Messenger: so imagine you're taking a stroll through the woods and all is fine. I mean, you have a kid with you who is a little whiny at times because he wants candy, but other than that it's fine. You live in a great utopian society where everyone helps each other and no one cares if you're physically disabled. Then all of a sudden: WHAM! The ground opens up under your feet and you fall into a neverending pit of despair. That's what this book did to me.
Ok. I don't want to give away spoilers, so you'll just have to know that you were warned of the pit but you'll have to be ok with me not telling you what the pit is. Messenger follows Gathering Blue in the Giver Quartet, and it follows it very closely timeline-wise. In Messenger we get Mattie's point of view. He's now living in Village with Kira's father, who is known as Seer. (An aside: is it just me, or is it a little cruel/twisted that everyone in the village calls the blind man "Seer"?) Village is very much a stereotypical utopian place: everyone has something that they are good at, and they share that talent with everyone else. It's a barter community, and a little communal. For instance, there's a man known as "Mentor." Mentor teaches the school-age children. Another man, Leader, is sort of like the mayor.

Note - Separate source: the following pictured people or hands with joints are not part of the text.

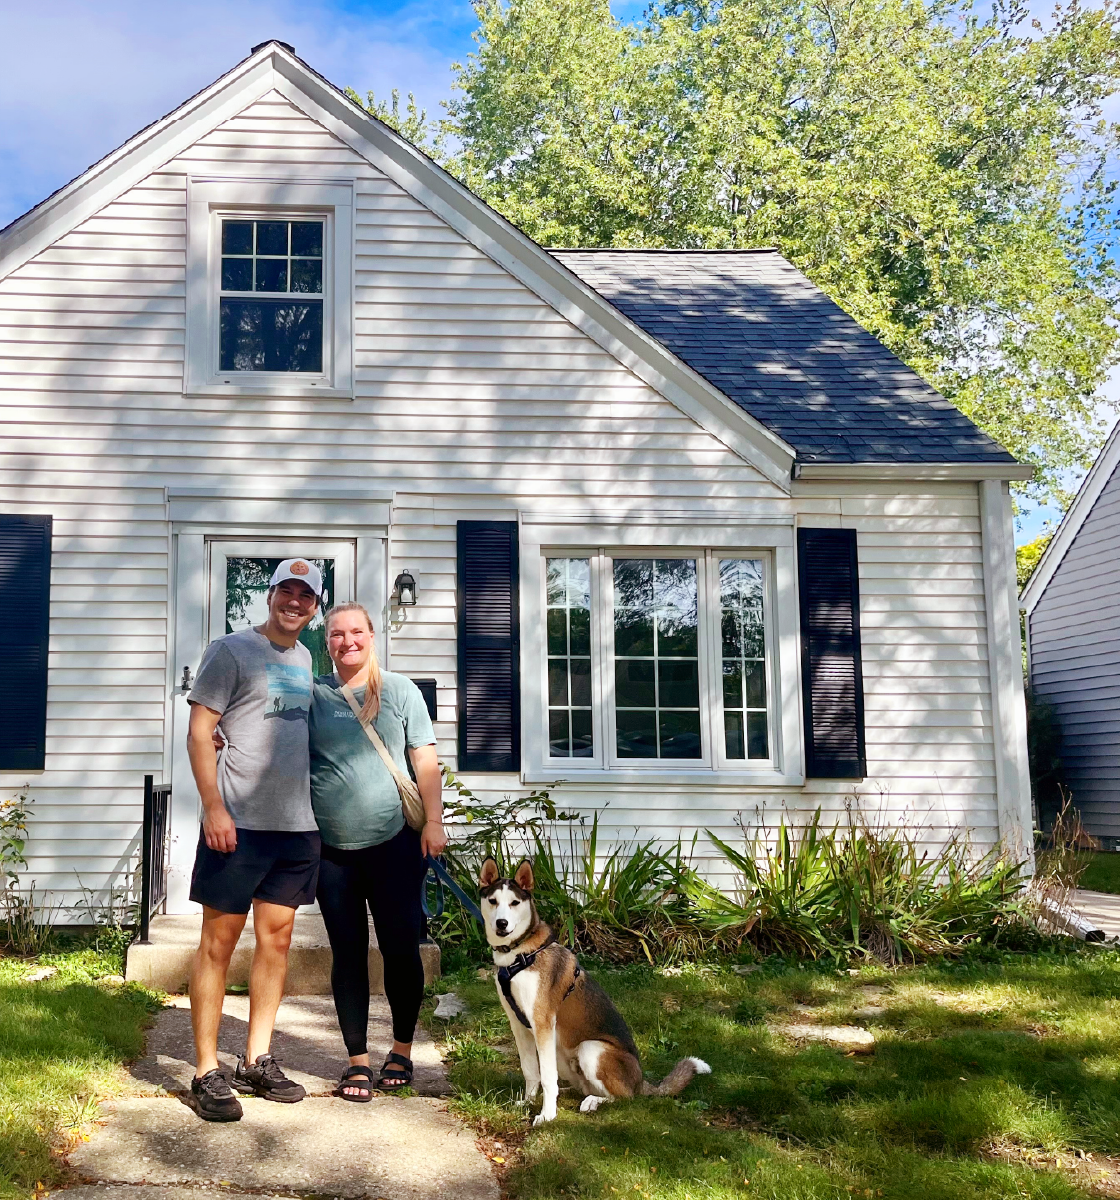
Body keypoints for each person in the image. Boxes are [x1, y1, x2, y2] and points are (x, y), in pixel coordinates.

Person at [183, 559, 324, 1121]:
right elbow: (199, 732)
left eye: (305, 595)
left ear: (315, 606)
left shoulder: (308, 657)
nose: (294, 602)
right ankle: (205, 1069)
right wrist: (213, 807)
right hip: (237, 824)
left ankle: (257, 1058)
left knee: (277, 944)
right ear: (269, 597)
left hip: (296, 828)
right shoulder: (231, 651)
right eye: (285, 592)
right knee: (217, 945)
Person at [310, 602, 447, 1100]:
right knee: (346, 952)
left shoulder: (401, 692)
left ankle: (403, 1051)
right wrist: (226, 736)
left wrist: (433, 821)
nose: (347, 642)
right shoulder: (313, 695)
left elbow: (425, 762)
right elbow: (276, 746)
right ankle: (357, 1062)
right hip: (332, 852)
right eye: (336, 635)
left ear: (372, 635)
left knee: (399, 949)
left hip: (395, 845)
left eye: (356, 632)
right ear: (326, 643)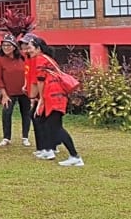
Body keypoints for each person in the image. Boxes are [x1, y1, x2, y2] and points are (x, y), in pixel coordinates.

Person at [22, 33, 84, 167]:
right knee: (42, 120)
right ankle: (49, 149)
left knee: (55, 127)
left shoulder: (39, 59)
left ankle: (74, 156)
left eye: (30, 47)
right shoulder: (45, 58)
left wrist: (41, 101)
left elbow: (40, 81)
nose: (27, 50)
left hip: (53, 96)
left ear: (38, 48)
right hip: (54, 95)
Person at [0, 33, 31, 147]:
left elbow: (30, 73)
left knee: (26, 114)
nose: (6, 48)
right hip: (8, 92)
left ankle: (25, 137)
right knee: (6, 113)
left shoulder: (24, 57)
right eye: (4, 45)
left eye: (8, 45)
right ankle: (6, 137)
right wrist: (3, 94)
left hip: (25, 91)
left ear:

Unfortunately, something is starting to "sicken" in Village. The thing that Mattie focuses on is the fact that his friend Ramon's family received a gaming machine. He wants one too! The machine is very appealing; pull a handle and watch to see if all three pictures in the window on the front will line up. If they all match, the machine gives you a piece of candy. However, Mattie has been unable to go play with the machine for a few days because Ramon and his family have fallen ill. Mattie fails to see the connection between the gaming machine and the illness, but Seer doesn't. Seer also feels the unrest in the society. Many people are calling for the borders to Village to be closed; no new residents/refugees from other societies would be accepted in. Seer is worried that the border will be closed before Kira arrives, and sends Mattie to go get her.
Thus begins a dangerous, long journey through the forest for Mattie....
This was a relatively short audiobook, only 4 CDs, but it packs a PUNCH. It is quite a treatise on how things can go wrong, even in the most idyllic of societies. The book is slightly richer if you've read the previous books, The Giver and Gathering Blue, but Messenger could also stand on it's own.
*I received my copy from my public library.